MAI Impact


Dr. Christian Seidel

Project volume

1,3 million €


01.03.2016 – 30.06.2017

Project partner
  • Siemens AG
  • Airbus Defence and Space GmbH
  • Engineering System International GmbH
  • Technische Hochschule Ingolstadt

Fiber reinforced plastics resistant to high-speed stresses

Fiber reinforced composites have proved to be efficient solutions for application in aeronautical and automobile construction for example, as a result of their high potential for the realisation of weight optimisation. Alongside advantageous features such as strength and stiffness, conventional composite structures have weak points when faced with high lateral stresses. As well as bird and hail strikes in aviation, there also exist similar questions about rail-based mobility, for example in vibration stresses in electrical systems. These complex problems have been addressed by means of comparable material solutions, however as a result of limited experience, predictions for the stress cases remain very limited.
This is where the collaborative project MAI Impact comes in: In the framework of the project, improved materials should be created for such high speed and vibration stresses and an industrial transfer for lightweight design of wing leading edges and train sub-structures or for housings of generators and motors should be prepared. To this end the results of so-called ballistic tests of conventional materials with corresponding simulation results should be compared and the materials should be adjusted accordingly. In addition innovative particle modified solutions and fiber reinforced composite architecture should be observed and their implementation potential should be evaluated, so that safer and quicker product design chains can be made possible.

Figure: High-speed stress test using a ballistic firing range and simulation comparison for stress cases in aviation and rail mobility. (Source: Siemens AG).

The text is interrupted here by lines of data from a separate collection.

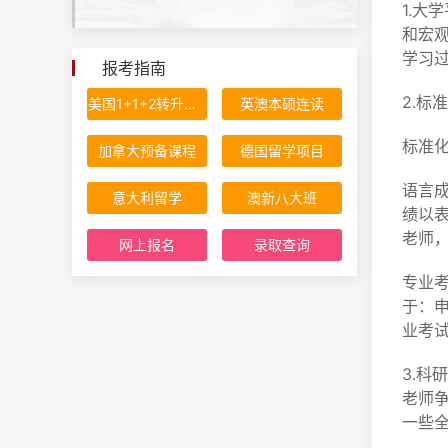
1.
和宏
学习
报考指南
2.标
美国1+1+2转升计划
英澳本硕连读
标准
加拿大预备课程
德国留学项目
语言
意大利留学
澳新八大班
绩以
老师
网上报名
录取查询
专业
于：申
业考
3.
老师
一些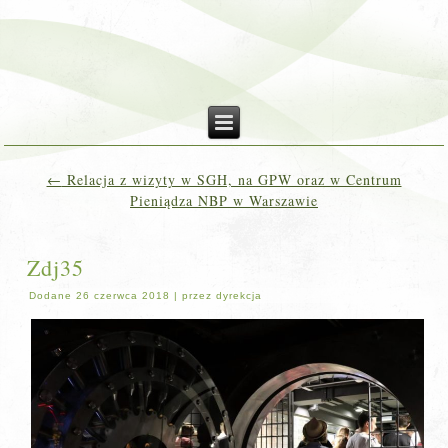
←
Relacja z wizyty w SGH, na GPW oraz w Centrum
Pieniądza NBP w Warszawie
Zdj35
Dodane
26 czerwca 2018
|
przez
dyrekcja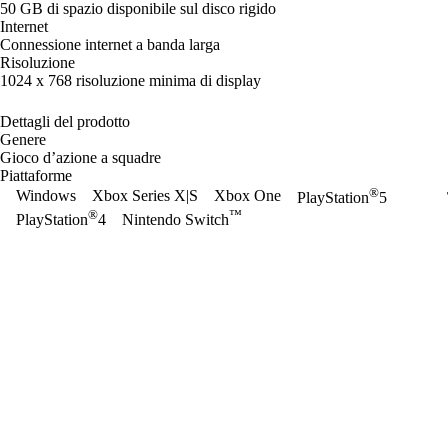
50 GB di spazio disponibile sul disco rigido
Internet
Connessione internet a banda larga
Risoluzione
1024 x 768 risoluzione minima di display
Dettagli del prodotto
Genere
Gioco d’azione a squadre
Piattaforme
®
Windows
Xbox Series X|S
Xbox One
PlayStation
5
®
™
PlayStation
4
Nintendo Switch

The method and material innovative solutions provided for in the MAI Impact project can therefore be a worthwhile contribution towards the production of stress resistant materials and cost-reduced CFRP components. The work will therefore provide a worthwhile contribution towards the overall aim of the BMBF leading edge cluster MAI Carbon and for the build-up of innovative CFRP finishing technologies and process chains in Germany.